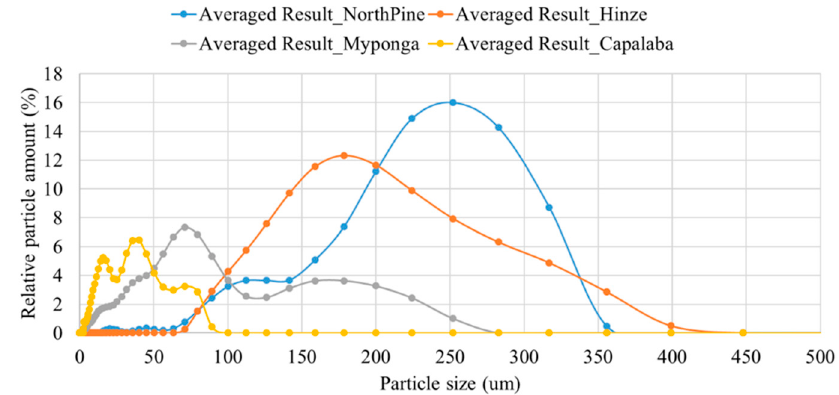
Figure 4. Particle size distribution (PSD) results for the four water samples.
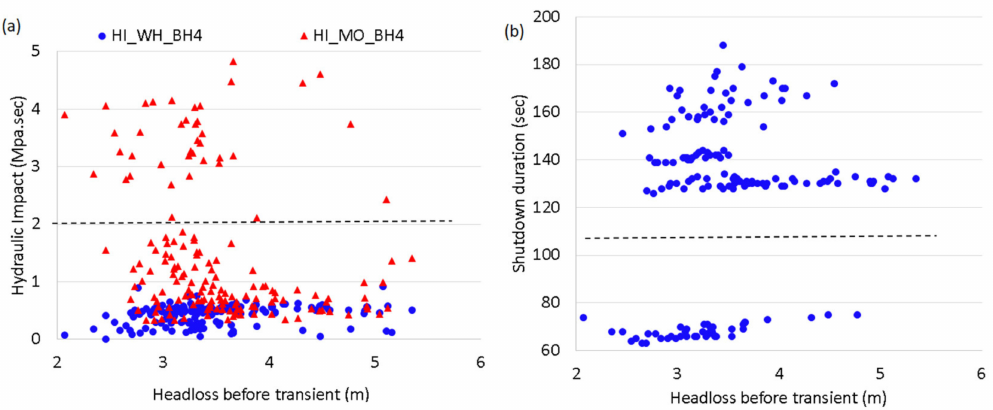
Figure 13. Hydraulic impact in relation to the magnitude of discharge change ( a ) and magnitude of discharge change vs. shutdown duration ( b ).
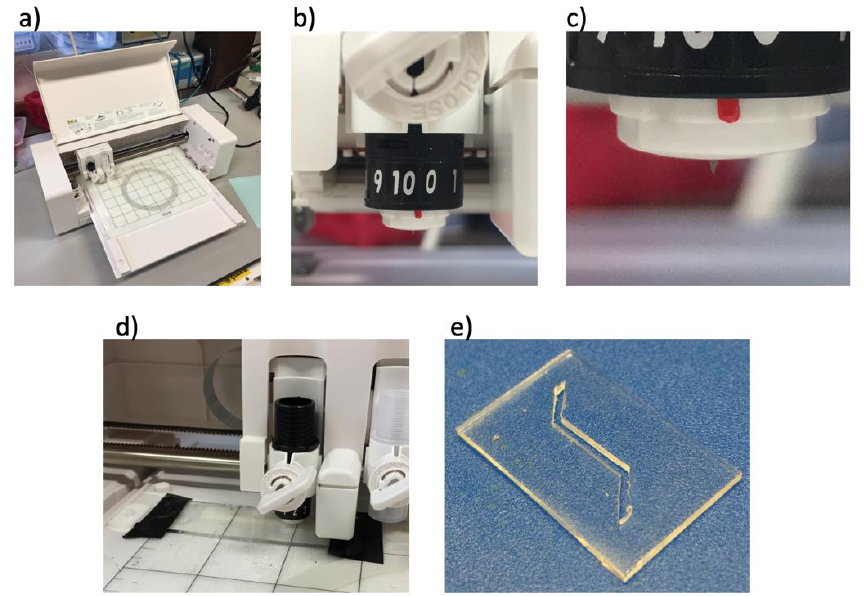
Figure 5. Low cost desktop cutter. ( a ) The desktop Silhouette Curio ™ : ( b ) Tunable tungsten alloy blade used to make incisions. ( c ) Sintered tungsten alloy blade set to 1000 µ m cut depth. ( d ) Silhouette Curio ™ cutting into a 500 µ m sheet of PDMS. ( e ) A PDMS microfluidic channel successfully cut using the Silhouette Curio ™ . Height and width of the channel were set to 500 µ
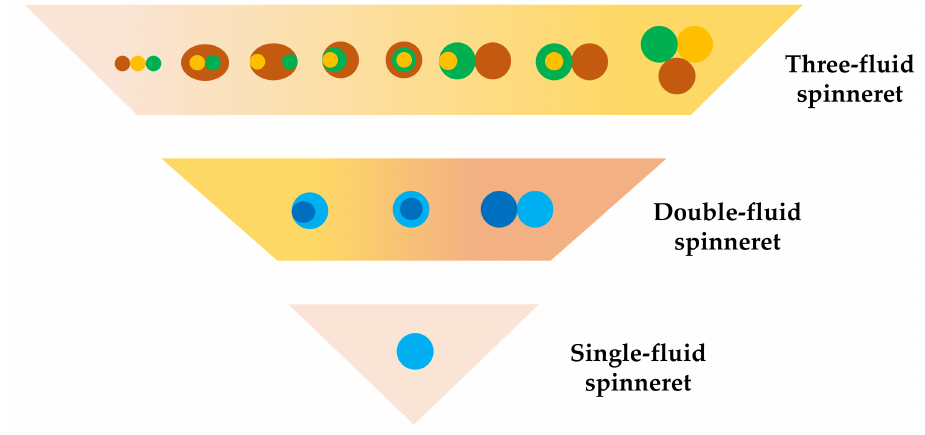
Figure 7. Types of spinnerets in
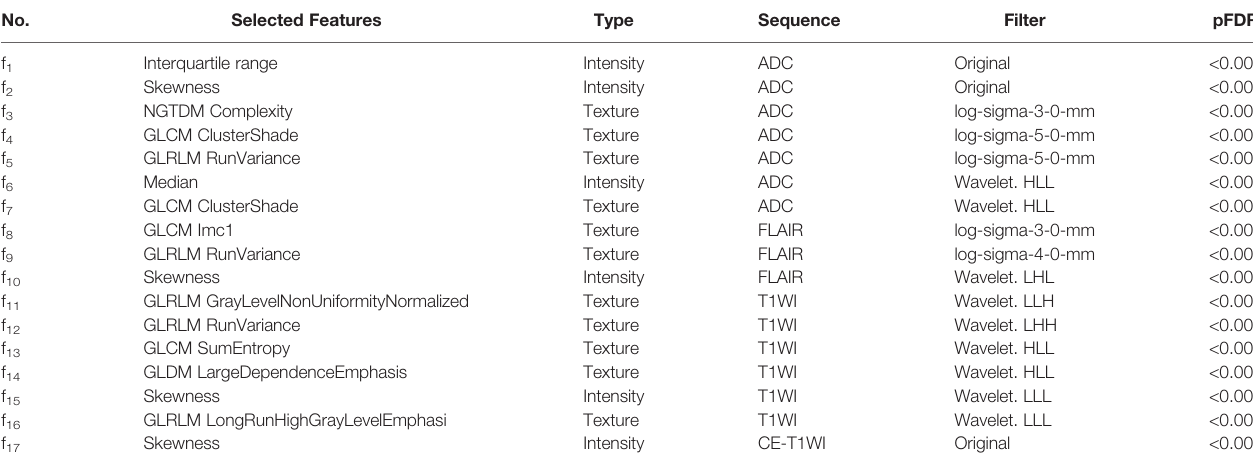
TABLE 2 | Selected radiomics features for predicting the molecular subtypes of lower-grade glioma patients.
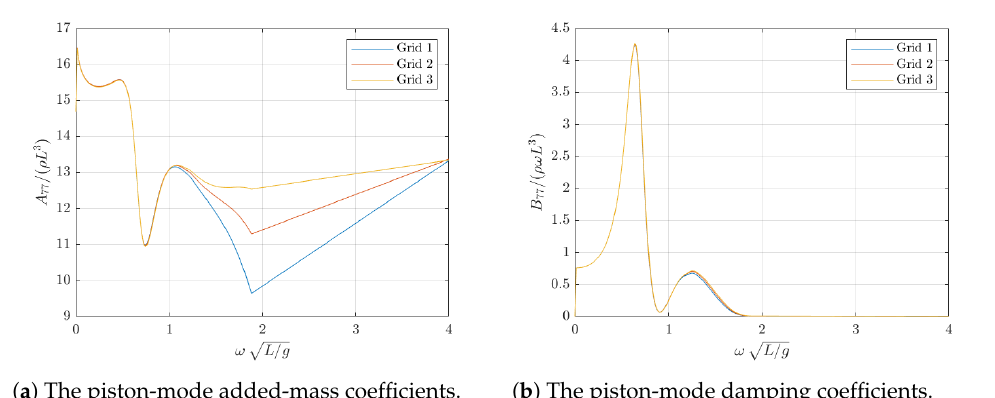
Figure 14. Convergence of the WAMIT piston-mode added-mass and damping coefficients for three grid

****************

Brief:
For the material above, give again only the lines starting at the line that contains "Figure 5. Low" and ending at the line that contains "TABLE 2 | Selected". Pictures do not belong in the copy.

Result of this exercise:
Figure 5. Low cost desktop cutter. ( a ) The desktop Silhouette Curio ™ : ( b ) Tunable tungsten alloy blade used to make incisions. ( c ) Sintered tungsten alloy blade set to 1000 µ m cut depth. ( d ) Silhouette Curio ™ cutting into a 500 µ m sheet of PDMS. ( e ) A PDMS microfluidic channel successfully cut using the Silhouette Curio ™ . Height and width of the channel were set to 500 µ
Figure 7. Types of spinnerets in
TABLE 2 | Selected radiomics features for predicting the molecular subtypes of lower-grade glioma patients.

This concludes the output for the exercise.